Samedi soir, nous sommes allés chez Leclerc juste avant la fermeture ma femme et moi. Le parking, dont l’épiderme granuleux semblait souffrir, trucidé par l’éclairage surpuissant des lampadaires à Led, était le lieu d’un tourbillonnant chassé-croisé. Dans la froide blancheur des minutes d’euphorie mystique précédant la mort, des SUV au coffre plein permutaient avec d’autres, conduits par des clients ahuris, glissant leur véhicule entre deux ombres avant de se précipiter dans l’« antre de la consommation ».
J’ai toujours détesté cette métaphore de présentateurs de journal télévisé en mal de figures de style. Et je me suis toujours demandé pourquoi ceux-ci se sentent obligés de reconduire les clichés littéraires les plus éculés, qui plus est avec cette espèce d’air entendu, cette facétie d’arrière-monde de visage de cire de plateau télé.
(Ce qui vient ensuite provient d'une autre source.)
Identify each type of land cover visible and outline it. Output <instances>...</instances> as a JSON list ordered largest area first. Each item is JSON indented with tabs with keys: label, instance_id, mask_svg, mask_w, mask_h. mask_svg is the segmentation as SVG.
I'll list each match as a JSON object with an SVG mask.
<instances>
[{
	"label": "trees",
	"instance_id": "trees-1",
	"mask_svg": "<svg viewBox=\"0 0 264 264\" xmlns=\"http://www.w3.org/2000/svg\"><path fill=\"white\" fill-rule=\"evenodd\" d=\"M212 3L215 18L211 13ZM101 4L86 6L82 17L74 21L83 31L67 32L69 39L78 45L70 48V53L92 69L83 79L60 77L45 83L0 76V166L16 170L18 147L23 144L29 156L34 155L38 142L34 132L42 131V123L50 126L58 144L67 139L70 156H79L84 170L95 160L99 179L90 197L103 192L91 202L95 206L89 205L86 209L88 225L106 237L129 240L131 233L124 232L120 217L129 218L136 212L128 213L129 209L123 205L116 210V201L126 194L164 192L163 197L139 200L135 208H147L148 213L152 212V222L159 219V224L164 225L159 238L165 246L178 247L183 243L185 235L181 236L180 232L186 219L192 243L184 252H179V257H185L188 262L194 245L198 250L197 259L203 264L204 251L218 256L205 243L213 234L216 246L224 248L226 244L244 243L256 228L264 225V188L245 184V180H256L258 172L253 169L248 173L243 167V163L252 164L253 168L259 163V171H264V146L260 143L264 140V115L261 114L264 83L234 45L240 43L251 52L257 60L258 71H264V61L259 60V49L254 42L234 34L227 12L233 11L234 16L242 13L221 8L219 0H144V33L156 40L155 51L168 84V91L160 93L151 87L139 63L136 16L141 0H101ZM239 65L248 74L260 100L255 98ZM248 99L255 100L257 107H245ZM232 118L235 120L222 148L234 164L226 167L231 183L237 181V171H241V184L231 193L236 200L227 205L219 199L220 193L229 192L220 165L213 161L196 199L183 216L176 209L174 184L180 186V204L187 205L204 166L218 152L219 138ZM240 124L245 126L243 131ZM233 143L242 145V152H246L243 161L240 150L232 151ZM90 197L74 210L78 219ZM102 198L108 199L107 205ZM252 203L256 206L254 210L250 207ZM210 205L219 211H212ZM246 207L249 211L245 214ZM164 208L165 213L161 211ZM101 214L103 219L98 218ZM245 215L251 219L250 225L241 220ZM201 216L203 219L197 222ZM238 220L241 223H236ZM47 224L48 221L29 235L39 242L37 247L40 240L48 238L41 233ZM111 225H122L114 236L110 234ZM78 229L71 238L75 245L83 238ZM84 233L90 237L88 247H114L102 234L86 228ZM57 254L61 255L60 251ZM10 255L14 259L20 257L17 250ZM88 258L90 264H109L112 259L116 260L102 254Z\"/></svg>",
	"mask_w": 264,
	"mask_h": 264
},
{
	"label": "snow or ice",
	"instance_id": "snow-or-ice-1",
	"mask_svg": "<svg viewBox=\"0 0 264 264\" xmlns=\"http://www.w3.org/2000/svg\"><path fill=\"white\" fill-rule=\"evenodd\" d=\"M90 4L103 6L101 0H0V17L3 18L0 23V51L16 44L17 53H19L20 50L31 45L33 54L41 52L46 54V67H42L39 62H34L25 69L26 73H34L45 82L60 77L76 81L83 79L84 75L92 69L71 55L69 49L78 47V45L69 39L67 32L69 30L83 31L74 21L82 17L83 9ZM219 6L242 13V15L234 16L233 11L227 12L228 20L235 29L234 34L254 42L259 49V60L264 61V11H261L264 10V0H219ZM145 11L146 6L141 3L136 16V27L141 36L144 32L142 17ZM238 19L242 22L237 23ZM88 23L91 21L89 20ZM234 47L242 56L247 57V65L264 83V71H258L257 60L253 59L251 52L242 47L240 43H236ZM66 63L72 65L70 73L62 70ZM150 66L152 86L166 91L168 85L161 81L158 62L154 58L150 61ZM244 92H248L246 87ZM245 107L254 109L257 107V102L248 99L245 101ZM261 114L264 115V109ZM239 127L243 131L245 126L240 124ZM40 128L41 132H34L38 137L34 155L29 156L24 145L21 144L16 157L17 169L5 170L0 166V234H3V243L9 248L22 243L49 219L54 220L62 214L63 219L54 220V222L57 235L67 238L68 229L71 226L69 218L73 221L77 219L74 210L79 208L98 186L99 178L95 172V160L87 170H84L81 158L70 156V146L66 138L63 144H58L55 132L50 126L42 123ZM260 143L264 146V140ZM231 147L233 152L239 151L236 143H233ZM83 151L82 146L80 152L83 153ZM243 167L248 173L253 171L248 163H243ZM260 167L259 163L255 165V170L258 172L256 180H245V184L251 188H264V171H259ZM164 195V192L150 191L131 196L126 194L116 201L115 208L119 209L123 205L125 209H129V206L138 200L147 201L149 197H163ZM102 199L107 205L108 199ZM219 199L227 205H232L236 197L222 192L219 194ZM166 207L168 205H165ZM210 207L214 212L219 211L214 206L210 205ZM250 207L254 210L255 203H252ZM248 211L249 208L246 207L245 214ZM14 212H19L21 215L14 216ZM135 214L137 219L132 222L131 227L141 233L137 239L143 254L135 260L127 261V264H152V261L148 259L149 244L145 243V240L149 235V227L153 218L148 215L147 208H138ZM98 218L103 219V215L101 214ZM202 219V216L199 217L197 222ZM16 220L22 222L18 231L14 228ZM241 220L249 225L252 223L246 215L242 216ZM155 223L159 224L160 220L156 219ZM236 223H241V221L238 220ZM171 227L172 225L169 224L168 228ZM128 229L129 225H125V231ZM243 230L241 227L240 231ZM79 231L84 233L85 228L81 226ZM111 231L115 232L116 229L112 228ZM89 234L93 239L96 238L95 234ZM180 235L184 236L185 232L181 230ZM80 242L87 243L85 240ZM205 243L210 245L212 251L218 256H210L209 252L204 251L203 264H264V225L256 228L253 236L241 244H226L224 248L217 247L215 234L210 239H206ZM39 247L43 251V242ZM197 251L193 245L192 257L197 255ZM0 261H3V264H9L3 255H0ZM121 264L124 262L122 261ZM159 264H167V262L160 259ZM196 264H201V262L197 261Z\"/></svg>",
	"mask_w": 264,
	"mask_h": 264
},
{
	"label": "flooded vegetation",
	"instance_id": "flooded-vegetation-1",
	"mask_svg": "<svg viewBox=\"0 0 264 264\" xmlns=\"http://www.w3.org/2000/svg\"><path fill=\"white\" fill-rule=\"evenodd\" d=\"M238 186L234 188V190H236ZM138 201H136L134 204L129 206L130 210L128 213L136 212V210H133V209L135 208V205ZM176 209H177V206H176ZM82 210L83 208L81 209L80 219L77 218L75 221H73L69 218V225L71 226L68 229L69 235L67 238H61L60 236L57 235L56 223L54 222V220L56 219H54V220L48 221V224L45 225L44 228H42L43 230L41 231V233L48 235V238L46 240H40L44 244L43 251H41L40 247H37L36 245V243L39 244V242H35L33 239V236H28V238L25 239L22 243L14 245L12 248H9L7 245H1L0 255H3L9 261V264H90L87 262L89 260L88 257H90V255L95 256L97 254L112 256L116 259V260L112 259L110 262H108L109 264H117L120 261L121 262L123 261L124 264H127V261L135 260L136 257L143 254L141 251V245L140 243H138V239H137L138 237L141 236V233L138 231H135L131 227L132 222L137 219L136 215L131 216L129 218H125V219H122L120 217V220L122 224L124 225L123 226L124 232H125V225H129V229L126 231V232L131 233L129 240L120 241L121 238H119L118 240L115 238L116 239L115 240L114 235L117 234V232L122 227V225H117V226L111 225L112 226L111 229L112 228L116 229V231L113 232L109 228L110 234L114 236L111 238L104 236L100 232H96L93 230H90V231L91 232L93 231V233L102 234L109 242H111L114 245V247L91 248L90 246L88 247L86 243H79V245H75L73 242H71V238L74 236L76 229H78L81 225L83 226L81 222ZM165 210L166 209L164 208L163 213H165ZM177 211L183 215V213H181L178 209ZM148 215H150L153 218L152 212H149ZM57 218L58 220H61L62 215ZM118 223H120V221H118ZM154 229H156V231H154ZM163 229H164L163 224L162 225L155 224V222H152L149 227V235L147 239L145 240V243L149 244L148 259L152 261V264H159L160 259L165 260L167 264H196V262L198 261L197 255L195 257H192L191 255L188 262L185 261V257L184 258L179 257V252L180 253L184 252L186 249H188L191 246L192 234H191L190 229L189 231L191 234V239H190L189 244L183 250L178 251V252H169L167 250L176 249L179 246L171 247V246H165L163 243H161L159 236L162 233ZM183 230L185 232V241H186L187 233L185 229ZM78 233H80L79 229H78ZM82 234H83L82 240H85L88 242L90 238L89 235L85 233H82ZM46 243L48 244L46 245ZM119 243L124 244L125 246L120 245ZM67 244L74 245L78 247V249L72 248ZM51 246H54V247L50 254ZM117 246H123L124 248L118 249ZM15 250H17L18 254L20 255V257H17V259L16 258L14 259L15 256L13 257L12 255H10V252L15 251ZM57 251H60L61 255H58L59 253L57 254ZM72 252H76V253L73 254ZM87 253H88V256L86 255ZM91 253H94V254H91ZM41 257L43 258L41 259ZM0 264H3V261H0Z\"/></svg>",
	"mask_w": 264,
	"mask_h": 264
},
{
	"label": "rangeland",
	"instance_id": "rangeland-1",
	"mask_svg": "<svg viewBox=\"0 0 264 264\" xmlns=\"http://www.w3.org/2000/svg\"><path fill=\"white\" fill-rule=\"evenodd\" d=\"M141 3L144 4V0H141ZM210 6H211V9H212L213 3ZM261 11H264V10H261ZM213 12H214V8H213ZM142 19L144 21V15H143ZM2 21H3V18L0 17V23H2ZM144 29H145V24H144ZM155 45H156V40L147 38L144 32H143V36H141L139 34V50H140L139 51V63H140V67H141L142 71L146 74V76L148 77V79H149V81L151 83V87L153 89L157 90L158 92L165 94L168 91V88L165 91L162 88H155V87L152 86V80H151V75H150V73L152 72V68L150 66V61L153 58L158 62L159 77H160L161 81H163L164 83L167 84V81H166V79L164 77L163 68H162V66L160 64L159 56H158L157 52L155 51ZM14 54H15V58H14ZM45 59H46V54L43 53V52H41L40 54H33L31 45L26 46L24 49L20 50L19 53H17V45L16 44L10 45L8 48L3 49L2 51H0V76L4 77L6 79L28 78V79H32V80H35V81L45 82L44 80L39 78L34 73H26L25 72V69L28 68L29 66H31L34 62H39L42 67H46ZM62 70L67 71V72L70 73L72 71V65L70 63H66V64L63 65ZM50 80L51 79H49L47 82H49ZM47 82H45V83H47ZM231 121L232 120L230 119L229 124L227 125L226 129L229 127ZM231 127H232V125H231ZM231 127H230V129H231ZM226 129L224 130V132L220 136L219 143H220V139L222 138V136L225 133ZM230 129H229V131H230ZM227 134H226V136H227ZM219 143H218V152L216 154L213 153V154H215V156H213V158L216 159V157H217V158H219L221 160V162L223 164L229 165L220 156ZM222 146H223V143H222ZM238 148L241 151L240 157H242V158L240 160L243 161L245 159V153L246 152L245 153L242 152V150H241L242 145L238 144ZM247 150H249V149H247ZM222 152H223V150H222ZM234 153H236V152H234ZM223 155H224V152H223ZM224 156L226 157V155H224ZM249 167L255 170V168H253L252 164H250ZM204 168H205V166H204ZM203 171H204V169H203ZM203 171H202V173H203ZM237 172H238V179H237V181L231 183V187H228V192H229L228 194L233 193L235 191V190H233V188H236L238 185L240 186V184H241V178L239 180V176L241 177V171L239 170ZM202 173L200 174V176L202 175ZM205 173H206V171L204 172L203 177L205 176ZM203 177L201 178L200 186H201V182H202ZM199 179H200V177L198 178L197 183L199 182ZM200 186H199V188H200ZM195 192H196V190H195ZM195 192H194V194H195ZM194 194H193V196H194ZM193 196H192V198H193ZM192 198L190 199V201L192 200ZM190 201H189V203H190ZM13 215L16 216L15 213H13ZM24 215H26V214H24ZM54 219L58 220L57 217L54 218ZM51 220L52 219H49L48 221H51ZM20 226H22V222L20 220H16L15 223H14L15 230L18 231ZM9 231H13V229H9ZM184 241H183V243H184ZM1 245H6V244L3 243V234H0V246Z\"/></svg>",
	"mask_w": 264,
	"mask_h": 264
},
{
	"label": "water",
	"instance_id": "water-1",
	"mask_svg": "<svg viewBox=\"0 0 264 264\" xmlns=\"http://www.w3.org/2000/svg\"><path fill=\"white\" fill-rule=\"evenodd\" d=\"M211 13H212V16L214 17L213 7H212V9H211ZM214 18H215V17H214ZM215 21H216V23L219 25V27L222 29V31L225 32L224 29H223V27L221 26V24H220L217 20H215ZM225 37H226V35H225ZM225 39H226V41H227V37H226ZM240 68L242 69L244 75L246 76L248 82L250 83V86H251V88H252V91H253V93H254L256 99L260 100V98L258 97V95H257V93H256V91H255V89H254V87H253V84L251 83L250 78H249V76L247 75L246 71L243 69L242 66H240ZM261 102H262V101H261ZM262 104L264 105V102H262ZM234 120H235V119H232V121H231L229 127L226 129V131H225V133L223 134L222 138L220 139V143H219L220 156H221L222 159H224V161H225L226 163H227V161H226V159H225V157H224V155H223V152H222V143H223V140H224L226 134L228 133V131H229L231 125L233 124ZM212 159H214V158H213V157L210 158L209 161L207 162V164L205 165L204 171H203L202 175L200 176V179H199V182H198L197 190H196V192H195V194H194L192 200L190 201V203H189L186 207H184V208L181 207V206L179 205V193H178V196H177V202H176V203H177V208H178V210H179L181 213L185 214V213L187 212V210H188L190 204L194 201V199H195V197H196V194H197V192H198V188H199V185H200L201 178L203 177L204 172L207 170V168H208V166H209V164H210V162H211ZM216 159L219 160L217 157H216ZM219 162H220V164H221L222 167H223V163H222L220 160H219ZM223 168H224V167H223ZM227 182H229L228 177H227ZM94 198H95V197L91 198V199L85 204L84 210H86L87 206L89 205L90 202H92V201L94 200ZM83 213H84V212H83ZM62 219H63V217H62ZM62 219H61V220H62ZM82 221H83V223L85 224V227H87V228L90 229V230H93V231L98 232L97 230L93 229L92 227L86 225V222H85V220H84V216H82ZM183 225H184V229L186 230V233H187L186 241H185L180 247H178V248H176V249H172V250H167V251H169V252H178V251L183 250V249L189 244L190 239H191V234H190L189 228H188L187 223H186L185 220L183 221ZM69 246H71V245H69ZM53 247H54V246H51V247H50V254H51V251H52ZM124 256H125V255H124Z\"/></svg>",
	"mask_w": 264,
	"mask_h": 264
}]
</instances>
Si un hypermarché est une « antre », ma femme et moi devons bien avouer qu’il nous a toujours été bien difficile d’imaginer quelle créature merveilleuse pourrait en être l’occupante.
Ceci dit, jouons un instant le jeu de la médiocrité littéraire, qui ne nous va peut-être pas si mal pour ne pas dire comme un gant. Filons la métaphore. Ne craignons pas de croiser le Minotaure dans le labyrinthe inconsistant de l’existence médiatique. Si l’hypermarché est un élément-clé du capitalisme de la consommation, lui-même envisagé comme un dispositif de capture du désir. Et si nous l’associons communément, par la concrétion laiteuse d’un sourire en coin de présentateur attestant du réseau de signifiants filandreux qui nasse notre imagination, à la résidence fabuleuse d’un monstre. C’est qu’au moins inconsciemment, nous savons de quoi il en retourne avec la logique du profit.
Le dragon est réputé aimer l’or. Tout ça est assez consistant en définitive. Et nous, dans ce lugubre tableau, que sommes-nous ? L’idée me vient que nous ne sommes que de vils nains inconséquents, s’introduisant dans cette cavité sans fenêtre pour en extraire le minerai tant convoité de notre survie.
Après avoir choisi des spécialités savoyardes pour la famille allemande qui doit accueillir mon beau-fils la semaine prochaine, et être passés en caisse, nous avons fait une rencontre édifiante.
Nous aimons faire ce genre de choses. Aller dans les magasins, guetter ce qu’il s’y passe en prenant le prétexte des choses à acheter. J’exagère à peine. Certains considéreront, peut-être à bon droit, que nous menons tous les deux une vie ennuyeuse. Je ne crois pas.
Alors que ma femme s'était rendue à l’accueil du magasin pour prendre le catalogue Tefal sur lequel coller les vignettes-cadeaux que nous venions de recevoir en caisse, saisie du voluptueux vertige qu’occasionne chez elle la manipulation de brochures publicitaires, je la vois revenir vers moi en titubant, zigzaguant de droite à gauche. Au même moment, une femme sort des toilettes qui jouxtent l’accueil. Elle brandit victorieusement deux bouteilles de bière savoyarde, qu’elle montre à son mari en souriant d’une manière excessive qui croit démontrer l’auto-dérision. La trajectoire imprévisible de ma femme l’oblige à revoir la sienne, à trois reprises. Son errance est telle, qu’elle la contraint même à bifurquer in extremis pour éviter la collision.
Je lui signale qu’elle a coupé la route de cette autre. Histoire de montrer que je l’ai vue, que ma femme n’a pas fait exprès, que nous ne sommes pas indifférents à la présence de l’autre. Mais aussi pour provoquer l’interaction. Ma femme se sent honteuse, et je m’en veux immédiatement d’avoir ressenti le besoin de sauver la face de l’autre. Elle s’excuse, bredouille une explication, cherche l’autre du regard. L’autre répond : « Je viens de passer la semaine sur les pistes à éviter les skieurs, alors bon ! »
Ainsi, si le dragon n’a pas montré sa queue, au moins pouvons-nous prétendre avoir rencontré une bien méchante reine dans ce palais. Ma femme a tenté une réponse, que l’autre n’a pas écoutée, s’empressant de s’enfermer dans sa grosse diligence hybride immatriculée dans le 78.